(Task goal) Please report how many lines of the data include the word "roads", with the number as the entire reply.

Segment Start: Data provided

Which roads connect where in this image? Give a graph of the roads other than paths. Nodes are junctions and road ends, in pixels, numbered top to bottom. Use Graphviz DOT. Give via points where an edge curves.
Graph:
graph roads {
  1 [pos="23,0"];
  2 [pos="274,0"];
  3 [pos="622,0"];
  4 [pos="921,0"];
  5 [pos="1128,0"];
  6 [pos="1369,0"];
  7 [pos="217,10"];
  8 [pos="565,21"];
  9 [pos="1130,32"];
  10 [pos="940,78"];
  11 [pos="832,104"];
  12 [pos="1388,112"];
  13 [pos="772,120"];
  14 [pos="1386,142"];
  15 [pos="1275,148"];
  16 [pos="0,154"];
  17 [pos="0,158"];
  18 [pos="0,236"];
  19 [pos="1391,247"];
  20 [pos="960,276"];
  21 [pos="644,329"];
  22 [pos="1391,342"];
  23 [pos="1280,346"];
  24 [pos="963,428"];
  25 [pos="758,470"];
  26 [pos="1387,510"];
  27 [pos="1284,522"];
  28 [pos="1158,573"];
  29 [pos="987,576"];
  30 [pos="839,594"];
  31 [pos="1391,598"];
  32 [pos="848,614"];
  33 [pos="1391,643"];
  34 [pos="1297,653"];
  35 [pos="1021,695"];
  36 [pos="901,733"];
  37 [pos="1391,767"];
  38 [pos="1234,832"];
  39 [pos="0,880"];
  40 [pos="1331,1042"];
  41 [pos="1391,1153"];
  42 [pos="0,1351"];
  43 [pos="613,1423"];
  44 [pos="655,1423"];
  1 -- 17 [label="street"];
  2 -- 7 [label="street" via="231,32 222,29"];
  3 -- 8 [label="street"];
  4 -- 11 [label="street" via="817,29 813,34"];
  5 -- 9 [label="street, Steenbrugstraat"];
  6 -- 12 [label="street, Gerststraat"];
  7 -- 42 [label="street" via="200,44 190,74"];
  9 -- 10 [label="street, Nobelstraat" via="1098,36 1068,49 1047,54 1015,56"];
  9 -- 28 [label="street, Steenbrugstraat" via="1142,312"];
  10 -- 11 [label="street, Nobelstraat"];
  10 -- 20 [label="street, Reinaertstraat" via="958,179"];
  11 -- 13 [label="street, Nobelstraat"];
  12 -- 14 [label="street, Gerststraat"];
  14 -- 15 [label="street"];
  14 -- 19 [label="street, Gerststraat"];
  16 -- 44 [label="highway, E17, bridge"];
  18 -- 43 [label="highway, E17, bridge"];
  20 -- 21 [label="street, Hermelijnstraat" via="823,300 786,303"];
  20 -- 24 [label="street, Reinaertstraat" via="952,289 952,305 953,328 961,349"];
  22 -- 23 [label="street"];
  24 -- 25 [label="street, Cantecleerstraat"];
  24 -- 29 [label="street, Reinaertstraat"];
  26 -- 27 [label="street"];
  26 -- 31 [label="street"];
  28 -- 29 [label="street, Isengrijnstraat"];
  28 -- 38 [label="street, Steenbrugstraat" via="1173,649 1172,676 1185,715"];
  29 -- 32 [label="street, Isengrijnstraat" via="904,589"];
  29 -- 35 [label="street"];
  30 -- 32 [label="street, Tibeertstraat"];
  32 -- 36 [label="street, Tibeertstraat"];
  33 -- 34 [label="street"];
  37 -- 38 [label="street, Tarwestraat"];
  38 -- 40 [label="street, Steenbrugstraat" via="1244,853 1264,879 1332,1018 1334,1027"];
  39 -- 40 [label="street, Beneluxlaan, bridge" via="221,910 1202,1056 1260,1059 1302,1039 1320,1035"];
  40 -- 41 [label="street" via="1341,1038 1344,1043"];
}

Segment End: Data provided

(Completed exercise) 2